Passage shown:
◇ ◇ ◇ ◇

When it comes to divorce, parents want to do everything they can to make things easier for their kids. After all, their kids didn’t ask for the divorce, so why should they have to bear the burden?
Ann Gold Buscho is a licensed clinical psychologist with a unique solution to making divorce easier for kids that she’s termed “birdnesting”. With birdnesting, a divorced couple keeps the marital home, with the children remaining in the home and the parents rotating out. Ann joins Mandy on the podcast this week to discuss how and why birdnesting works.
In this episode
What are the situations when bird nesting is a no-go?
When one or both parents have untreated mental illness or addiction.
When one parent doesn’t want to be involved with their children.
When parents cannot come to any sort of agreement or even negotiate effectively.
When there have been instances of domestic violence, intimate partner violence, or sexual abuse.
What are the benefits of birdnesting?
Keeps the kids in a stable, secure place
Asking children to go back and forth between two homes puts the burden of the divorce on the children
This way, the children’s lives are less disruptive and they can focus on all of the other changes that happen when their parents are divorcing.
Why would parents choose to do this? Besides for making divorce much easier on the children, birdnesting helps with:
Financial reasons – it may make more sense in the short term for parents to keep the home they own and find a solution for the second home, such as:
Renting a single apartment to share (this can be complicated)
Staying with friends or family
Finding alternative solutions to work in the short term
COVID-19 forced many families into nesting, involuntarily.
How does birdnesting work? The key this arrangement is to create very clear agreements that cover everything that might happen:
Predict things that can go wrong
Work out a clear budget
Agreements about the condition of the home
Agreements regarding dating and new relationships are necessary because this can cause a lot of tension.
There needs to be an agreement about how far in advance one parent needs to let the other know they are leaving the nest.
How are these agreements created?
Ann’s book includes written templates for these agreements. They touch on the schedule, how the transitions happen, what happens in an emergency, who takes care of food and house maintenance, what happens with dating.
Not having the agreements could spell the end of nesting but it doesn’t have to.
No agreement can ever cover everything that could come up.

◇ ◇ ◇ ◇

Data to examine:
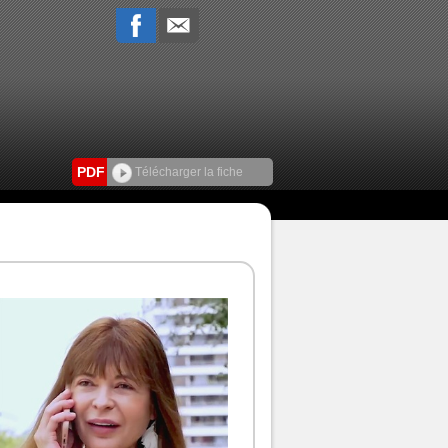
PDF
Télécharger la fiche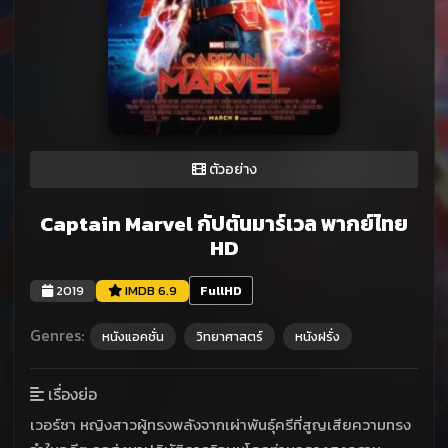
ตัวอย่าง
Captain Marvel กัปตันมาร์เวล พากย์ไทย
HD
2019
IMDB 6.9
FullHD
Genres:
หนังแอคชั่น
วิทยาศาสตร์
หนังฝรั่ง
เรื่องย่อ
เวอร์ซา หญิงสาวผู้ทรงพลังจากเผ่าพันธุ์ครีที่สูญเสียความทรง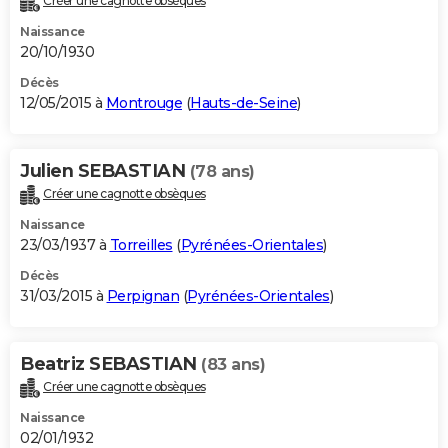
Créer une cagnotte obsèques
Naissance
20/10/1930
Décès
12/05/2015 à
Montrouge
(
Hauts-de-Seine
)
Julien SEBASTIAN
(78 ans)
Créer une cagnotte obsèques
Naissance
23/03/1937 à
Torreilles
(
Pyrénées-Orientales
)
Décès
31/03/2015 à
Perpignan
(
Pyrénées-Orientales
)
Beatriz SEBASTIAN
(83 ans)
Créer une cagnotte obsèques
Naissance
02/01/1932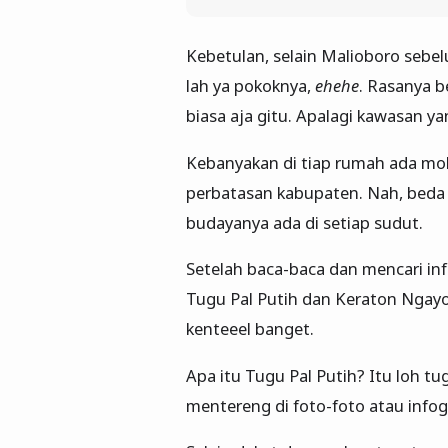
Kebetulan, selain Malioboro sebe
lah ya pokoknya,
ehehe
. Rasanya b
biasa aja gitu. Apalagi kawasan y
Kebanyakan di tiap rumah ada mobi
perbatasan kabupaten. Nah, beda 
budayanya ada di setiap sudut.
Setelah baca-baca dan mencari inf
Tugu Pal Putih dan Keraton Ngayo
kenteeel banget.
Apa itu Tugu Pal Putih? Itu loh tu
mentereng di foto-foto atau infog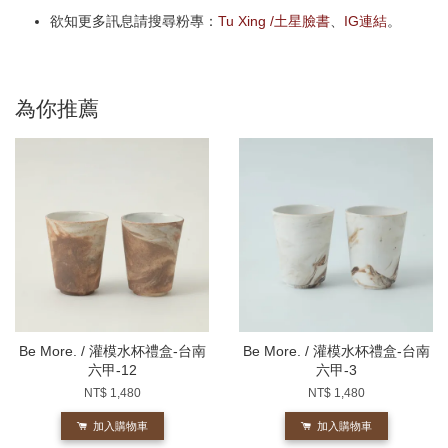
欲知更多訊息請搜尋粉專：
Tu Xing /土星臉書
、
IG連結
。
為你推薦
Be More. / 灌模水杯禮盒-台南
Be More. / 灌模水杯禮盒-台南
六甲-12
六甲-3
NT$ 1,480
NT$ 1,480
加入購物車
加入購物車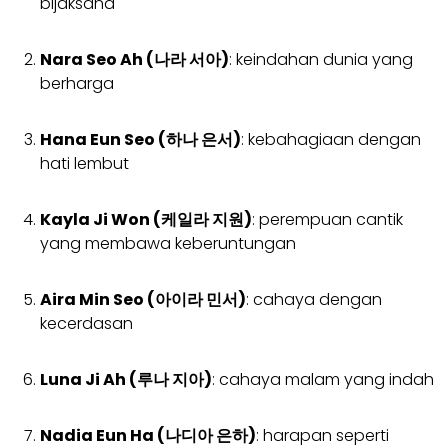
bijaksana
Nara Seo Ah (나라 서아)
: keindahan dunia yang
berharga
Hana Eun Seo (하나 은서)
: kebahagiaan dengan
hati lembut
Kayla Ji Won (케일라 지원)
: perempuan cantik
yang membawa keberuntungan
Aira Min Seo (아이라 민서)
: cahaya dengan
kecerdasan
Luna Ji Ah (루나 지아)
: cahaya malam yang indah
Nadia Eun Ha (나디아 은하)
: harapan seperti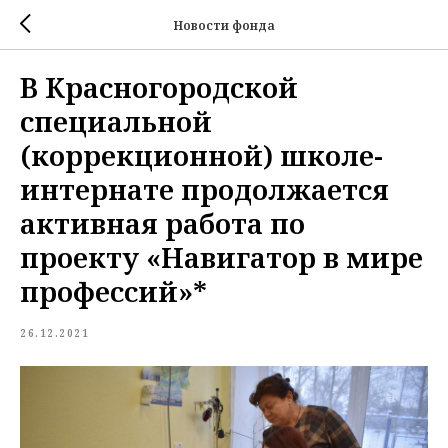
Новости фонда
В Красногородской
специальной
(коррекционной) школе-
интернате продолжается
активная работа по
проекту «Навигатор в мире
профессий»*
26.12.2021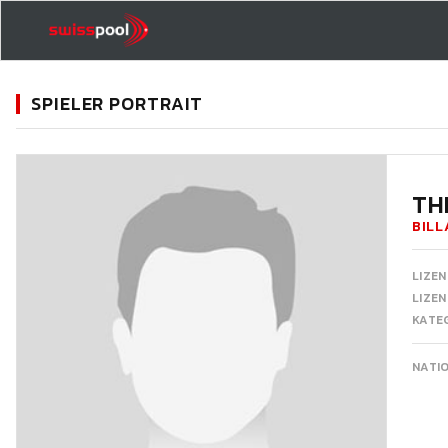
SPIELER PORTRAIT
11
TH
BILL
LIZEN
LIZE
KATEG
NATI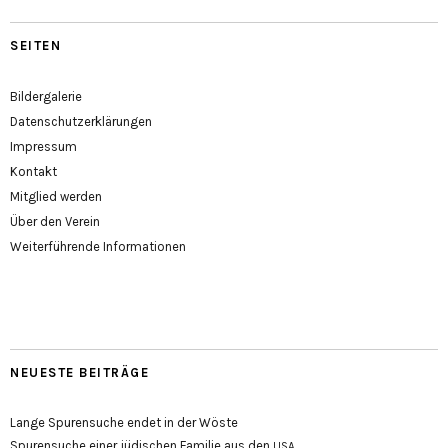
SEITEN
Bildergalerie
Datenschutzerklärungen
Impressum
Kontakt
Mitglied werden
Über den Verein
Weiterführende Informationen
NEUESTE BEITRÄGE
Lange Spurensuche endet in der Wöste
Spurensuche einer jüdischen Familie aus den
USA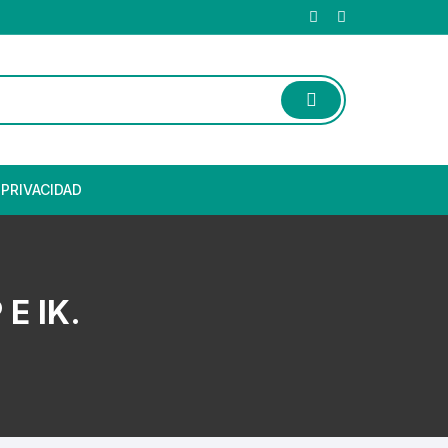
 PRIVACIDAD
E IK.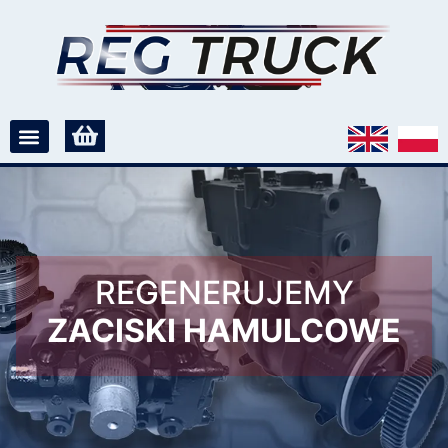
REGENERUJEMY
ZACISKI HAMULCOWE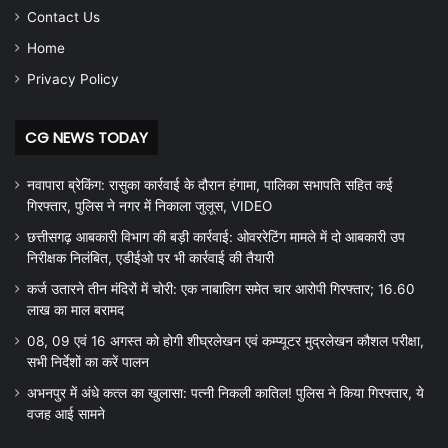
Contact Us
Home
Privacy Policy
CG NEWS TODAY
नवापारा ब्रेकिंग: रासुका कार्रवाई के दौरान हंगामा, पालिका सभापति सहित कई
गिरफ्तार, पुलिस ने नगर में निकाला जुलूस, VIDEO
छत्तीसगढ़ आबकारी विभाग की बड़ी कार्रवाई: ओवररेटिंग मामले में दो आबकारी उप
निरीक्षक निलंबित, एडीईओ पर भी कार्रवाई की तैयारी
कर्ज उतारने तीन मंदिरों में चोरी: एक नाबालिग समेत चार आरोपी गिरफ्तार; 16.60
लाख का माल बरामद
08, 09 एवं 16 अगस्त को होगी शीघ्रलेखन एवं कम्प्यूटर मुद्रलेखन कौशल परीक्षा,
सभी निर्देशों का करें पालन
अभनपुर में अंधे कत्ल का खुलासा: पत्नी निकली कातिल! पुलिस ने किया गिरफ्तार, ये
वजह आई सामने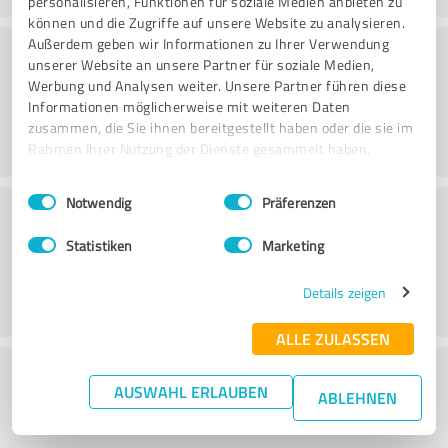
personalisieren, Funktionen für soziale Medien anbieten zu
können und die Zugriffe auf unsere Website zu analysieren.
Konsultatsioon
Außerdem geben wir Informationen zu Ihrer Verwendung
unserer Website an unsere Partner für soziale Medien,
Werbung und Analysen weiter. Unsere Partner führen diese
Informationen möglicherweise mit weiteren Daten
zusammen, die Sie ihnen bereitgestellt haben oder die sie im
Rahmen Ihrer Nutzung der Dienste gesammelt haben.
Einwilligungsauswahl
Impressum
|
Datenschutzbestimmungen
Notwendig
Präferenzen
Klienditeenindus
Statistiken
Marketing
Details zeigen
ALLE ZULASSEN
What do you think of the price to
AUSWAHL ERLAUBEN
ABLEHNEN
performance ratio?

◇ ◇ ◇ ◇

Questions on the material:
• a. Answer these from the birdnesting summary, one line each:
(i) What is Ann Gold Buscho's profession?
(ii) What forced many families into nesting involuntarily?
(iii) What does Ann's book include for these agreements?
• b. List every situation the birdnesting summary gives as one in which birdnesting is a no-go.
• c. Extend the birdnesting summary past its final sentence, keeping its voice.

Answers given:
• a.
(i) She is a licensed clinical psychologist.
(ii) COVID-19.
(iii) Written templates for these agreements.

• b.
- When one or both parents have untreated mental illness or addiction.
- When one parent doesn't want to be involved with their children.
- When parents cannot come to any sort of agreement or even negotiate effectively.
- When there have been instances of domestic violence, intimate partner violence, or sexual abuse.

• c.
Agreements should be reviewed a few times a year to make sure everything is in sync as circumstances change and kids grow. It should be a living document.
How to end the nesting period?
Choose a good time – Whenever the children are off from school, such as winter break or summer vacation is a good choice because it gives them time to adjust before going back to their routine.
What happens to the home when nesting is done – In traditional divorce settlements done in court, it’s unlikely that the court will be flexible about when the home can be sold. Ann says that most of her clients are involved in mediation or collaborative divorce so the settlement regarding the sale of the home can be worked into that.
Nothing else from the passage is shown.